A series of explosions that have rocked Egypt’s main gas pipeline through the Sinai Peninsula is taking its toll on the companies that need the gas to operate.
Sinai Cement is a prime example. The Cairo company yesterday said it would have to use fuel oil for a longer period because of disrupted access to natural gas supplies. The use of fuel oil will cost the company 25 per cent more than if it used natural gas, the local newspaper Al Mal reported.
This week’s explosion, the fourth this year, came after unknown gunmen staged repeated attacks on the pipeline in efforts to destroy what has become a political symbol of the Mubarak regime. The pipeline sends natural gas to Jordan and Israel. The last attack prompted analysts tracking the stock to reassess their view of the business. CI Capital last month downgraded the company to "hold" from "strong buy" as the repercussions from the blasts became clearer.
Sinai Cement’s plant was also previously attacked by activists, forcing it to shut down for 11 working days, which has not helped the company’s share price.
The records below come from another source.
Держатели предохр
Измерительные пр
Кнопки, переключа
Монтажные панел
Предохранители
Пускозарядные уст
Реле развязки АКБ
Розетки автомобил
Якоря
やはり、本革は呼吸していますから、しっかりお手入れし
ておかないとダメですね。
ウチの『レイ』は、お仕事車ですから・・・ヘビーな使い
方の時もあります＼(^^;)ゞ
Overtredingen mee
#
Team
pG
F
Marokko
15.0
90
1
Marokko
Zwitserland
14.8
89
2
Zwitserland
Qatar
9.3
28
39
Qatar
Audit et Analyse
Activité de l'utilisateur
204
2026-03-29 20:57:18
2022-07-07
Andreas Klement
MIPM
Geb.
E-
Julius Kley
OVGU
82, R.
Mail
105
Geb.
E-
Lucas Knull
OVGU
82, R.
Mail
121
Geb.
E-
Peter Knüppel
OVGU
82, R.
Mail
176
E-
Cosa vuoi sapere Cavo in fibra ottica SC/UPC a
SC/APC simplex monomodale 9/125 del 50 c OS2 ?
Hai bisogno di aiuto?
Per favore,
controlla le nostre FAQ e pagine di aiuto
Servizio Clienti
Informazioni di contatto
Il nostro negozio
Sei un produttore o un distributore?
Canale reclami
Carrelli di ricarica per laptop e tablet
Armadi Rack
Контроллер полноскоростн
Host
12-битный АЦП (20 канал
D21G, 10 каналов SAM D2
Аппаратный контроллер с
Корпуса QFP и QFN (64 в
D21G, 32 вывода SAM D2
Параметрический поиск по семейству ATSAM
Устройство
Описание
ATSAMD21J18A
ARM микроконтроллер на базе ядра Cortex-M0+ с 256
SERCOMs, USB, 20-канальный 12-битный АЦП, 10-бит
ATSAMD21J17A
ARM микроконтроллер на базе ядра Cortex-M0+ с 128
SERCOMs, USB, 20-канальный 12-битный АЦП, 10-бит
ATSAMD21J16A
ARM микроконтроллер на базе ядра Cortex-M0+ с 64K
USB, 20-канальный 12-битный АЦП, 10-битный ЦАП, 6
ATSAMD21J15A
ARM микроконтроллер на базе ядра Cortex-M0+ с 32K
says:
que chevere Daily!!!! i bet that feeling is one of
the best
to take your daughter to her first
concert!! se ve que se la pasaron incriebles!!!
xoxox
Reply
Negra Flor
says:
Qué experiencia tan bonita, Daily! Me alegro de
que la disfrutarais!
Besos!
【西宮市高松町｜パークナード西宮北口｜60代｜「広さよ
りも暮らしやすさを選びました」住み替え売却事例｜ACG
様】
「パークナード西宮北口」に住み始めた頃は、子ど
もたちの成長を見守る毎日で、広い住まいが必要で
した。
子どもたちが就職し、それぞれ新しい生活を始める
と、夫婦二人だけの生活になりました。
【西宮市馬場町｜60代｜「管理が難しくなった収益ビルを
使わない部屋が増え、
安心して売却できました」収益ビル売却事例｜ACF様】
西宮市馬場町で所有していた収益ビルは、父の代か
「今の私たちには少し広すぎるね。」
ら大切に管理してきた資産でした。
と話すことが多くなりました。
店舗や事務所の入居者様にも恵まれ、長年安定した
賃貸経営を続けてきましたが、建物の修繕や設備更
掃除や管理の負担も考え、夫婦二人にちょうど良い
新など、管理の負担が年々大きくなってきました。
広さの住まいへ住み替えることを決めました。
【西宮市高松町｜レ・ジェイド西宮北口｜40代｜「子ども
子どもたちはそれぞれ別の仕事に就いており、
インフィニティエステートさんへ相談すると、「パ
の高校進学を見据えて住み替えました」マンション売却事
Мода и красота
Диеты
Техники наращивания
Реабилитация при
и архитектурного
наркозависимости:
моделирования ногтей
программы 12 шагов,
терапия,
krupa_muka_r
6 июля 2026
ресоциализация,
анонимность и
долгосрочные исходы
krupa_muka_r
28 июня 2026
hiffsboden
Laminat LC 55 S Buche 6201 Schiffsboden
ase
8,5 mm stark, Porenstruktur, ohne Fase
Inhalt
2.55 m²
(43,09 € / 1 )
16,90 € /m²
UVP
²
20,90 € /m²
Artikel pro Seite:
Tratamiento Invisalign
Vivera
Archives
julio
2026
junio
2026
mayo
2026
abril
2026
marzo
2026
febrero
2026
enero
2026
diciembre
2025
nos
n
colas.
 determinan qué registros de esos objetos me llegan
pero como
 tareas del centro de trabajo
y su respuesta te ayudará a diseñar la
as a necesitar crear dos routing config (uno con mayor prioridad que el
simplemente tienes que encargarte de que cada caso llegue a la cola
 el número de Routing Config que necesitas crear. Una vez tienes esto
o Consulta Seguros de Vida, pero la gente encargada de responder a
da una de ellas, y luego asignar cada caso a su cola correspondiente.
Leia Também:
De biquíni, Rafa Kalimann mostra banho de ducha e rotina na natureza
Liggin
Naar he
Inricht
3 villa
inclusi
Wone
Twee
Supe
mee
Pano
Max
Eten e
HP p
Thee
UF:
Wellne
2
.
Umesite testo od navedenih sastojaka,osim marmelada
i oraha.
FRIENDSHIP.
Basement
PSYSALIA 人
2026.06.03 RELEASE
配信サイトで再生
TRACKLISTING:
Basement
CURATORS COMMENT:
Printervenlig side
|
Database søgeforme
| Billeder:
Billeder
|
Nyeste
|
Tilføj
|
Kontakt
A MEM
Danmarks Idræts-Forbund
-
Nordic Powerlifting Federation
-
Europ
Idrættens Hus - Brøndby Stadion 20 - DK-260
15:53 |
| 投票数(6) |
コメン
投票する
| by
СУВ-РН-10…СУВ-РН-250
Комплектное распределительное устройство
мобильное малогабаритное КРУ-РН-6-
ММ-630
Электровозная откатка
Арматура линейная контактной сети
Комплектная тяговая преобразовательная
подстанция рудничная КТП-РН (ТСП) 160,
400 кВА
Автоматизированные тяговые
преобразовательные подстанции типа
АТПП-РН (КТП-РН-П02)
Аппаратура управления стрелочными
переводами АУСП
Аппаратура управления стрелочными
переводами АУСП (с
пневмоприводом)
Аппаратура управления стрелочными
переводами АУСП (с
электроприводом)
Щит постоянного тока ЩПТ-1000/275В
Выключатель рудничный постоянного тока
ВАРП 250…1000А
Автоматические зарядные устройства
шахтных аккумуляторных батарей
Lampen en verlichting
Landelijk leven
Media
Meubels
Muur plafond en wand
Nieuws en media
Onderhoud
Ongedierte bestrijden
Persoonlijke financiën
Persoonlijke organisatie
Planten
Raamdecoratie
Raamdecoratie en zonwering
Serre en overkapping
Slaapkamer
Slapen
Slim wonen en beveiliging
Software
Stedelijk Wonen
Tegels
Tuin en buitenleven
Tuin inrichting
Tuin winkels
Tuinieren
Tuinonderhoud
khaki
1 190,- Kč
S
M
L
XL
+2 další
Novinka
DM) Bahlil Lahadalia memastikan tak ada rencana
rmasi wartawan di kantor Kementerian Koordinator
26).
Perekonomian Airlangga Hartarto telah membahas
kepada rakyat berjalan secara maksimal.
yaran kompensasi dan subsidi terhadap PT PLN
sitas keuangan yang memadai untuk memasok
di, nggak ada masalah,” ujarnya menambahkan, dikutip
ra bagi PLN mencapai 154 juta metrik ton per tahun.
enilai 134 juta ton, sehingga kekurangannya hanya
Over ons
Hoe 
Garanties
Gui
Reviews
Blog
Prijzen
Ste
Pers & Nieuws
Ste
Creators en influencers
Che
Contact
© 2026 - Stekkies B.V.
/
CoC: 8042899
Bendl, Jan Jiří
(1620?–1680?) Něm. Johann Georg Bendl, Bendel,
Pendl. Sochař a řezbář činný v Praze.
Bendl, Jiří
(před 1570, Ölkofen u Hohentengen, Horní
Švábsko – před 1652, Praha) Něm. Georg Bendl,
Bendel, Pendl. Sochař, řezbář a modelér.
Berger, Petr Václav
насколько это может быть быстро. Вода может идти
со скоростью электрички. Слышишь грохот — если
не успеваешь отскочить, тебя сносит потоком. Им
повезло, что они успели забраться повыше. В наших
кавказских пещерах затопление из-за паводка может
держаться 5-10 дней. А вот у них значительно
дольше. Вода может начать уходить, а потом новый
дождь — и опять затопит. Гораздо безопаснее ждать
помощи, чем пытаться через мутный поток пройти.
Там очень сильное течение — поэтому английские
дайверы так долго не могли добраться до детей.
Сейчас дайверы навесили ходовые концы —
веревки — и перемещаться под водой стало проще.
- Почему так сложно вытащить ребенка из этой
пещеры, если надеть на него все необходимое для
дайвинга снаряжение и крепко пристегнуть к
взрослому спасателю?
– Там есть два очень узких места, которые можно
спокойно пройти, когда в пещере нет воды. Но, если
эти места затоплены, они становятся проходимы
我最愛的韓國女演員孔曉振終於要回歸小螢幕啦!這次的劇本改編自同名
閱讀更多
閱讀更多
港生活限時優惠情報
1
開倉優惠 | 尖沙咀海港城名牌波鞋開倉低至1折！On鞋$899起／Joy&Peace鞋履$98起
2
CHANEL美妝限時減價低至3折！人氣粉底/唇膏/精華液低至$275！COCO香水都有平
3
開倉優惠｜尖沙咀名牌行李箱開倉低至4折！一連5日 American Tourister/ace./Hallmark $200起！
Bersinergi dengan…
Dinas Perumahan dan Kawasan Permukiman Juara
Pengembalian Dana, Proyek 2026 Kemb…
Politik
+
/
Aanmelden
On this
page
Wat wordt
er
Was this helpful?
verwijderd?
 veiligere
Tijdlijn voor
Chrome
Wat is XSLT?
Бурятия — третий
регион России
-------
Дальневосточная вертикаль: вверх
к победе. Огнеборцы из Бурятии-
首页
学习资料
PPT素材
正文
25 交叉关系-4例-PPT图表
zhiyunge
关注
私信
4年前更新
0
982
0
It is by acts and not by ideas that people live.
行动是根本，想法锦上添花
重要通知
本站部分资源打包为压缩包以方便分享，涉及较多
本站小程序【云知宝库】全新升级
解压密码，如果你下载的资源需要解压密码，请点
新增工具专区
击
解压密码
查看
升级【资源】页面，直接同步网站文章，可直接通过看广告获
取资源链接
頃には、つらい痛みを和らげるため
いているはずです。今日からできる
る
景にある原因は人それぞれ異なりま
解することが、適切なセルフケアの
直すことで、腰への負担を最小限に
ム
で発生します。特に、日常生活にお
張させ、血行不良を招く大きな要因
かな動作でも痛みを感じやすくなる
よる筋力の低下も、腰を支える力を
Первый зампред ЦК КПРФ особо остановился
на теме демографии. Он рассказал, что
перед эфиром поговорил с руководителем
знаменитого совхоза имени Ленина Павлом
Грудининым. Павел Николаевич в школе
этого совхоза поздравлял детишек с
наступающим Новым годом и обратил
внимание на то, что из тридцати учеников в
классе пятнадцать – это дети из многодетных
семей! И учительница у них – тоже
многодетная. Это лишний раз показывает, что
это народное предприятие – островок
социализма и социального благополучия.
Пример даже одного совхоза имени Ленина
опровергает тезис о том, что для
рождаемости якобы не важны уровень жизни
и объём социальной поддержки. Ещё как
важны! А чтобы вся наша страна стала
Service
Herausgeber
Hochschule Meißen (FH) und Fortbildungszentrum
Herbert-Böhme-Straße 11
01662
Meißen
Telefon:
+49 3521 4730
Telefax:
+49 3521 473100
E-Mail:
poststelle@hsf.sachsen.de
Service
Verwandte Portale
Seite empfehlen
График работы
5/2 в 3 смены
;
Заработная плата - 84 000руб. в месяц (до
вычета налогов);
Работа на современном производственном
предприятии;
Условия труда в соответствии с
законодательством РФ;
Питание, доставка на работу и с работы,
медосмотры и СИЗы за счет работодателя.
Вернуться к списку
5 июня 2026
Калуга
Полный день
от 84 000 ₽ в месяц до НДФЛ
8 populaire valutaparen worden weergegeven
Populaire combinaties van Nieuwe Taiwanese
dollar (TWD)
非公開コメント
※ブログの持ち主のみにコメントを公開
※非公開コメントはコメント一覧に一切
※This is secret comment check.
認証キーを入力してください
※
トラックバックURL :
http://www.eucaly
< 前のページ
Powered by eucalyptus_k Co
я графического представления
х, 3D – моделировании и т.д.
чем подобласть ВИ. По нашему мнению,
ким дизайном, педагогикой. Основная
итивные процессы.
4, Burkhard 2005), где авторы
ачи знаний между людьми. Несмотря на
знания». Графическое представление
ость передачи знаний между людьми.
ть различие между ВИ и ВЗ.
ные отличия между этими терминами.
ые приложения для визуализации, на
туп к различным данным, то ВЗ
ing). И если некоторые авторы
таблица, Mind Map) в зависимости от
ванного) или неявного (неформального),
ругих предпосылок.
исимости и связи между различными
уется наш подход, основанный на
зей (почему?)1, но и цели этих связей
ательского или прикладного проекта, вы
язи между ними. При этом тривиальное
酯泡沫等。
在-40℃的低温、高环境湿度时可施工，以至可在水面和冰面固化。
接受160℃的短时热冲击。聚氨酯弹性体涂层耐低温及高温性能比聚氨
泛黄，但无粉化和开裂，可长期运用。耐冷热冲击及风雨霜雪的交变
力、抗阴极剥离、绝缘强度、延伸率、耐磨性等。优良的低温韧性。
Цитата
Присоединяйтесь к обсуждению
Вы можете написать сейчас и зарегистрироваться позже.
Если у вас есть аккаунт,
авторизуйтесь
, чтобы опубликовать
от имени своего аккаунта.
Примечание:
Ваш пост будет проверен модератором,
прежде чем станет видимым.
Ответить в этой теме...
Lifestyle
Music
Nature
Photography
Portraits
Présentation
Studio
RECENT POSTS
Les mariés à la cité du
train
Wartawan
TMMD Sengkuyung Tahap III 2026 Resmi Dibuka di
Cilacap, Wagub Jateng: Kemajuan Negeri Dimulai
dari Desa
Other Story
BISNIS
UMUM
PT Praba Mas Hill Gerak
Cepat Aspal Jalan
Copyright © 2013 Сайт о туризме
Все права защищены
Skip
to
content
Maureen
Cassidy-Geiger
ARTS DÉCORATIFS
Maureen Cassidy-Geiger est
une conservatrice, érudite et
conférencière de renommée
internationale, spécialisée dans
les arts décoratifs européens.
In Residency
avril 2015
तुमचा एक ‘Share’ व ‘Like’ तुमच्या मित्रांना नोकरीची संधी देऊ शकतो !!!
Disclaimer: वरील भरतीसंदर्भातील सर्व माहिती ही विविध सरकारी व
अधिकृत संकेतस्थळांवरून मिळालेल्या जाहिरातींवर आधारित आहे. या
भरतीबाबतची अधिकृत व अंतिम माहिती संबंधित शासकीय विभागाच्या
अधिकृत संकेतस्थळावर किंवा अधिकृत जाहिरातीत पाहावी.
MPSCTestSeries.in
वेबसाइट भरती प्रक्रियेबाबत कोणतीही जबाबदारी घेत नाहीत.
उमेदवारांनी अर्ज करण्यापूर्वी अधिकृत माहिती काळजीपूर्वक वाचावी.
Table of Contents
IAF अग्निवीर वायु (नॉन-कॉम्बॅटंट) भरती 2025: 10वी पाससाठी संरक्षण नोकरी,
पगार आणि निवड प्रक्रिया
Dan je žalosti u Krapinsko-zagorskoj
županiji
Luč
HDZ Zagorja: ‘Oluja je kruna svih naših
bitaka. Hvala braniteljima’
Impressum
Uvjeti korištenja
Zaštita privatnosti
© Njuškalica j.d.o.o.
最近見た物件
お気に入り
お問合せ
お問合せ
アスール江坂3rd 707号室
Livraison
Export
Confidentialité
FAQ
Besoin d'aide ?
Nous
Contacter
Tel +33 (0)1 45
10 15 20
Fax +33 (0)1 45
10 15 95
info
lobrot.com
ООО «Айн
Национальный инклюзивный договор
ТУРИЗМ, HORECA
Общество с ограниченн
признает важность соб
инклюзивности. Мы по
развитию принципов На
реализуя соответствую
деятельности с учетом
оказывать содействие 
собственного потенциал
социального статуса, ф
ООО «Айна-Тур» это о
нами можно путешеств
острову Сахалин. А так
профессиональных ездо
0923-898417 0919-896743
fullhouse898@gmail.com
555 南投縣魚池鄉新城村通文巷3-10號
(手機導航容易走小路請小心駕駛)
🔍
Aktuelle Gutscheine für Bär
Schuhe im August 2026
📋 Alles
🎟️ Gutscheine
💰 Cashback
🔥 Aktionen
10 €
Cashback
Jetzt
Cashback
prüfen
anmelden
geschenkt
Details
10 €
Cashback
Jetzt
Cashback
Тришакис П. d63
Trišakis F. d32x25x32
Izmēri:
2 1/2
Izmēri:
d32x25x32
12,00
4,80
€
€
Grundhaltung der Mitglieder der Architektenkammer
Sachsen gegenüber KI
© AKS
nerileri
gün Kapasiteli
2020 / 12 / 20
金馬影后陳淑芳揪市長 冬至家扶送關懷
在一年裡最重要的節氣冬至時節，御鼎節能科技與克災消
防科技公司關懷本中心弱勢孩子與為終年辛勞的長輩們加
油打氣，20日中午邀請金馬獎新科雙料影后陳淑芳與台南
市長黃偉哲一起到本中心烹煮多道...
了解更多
Cement companies have endured months of difficulty as property companies, their main clients, are embroiled in long-winded legal cases over the sale of state land. First-quarter profits at Sinai Cement declined 25 per cent to EGP116.8m, compared with the same period last year, as demand dried up.
Sinai Cement’s peers have not escaped unscathed either.
Suez Cement, Egypt’s biggest producer, was last month cut to "sell" from "neutral" and had its 12-month share price estimate cut to 32 pounds by EFG-Hermes Holding. Cement prices are falling and expected to drop further, analysts have said.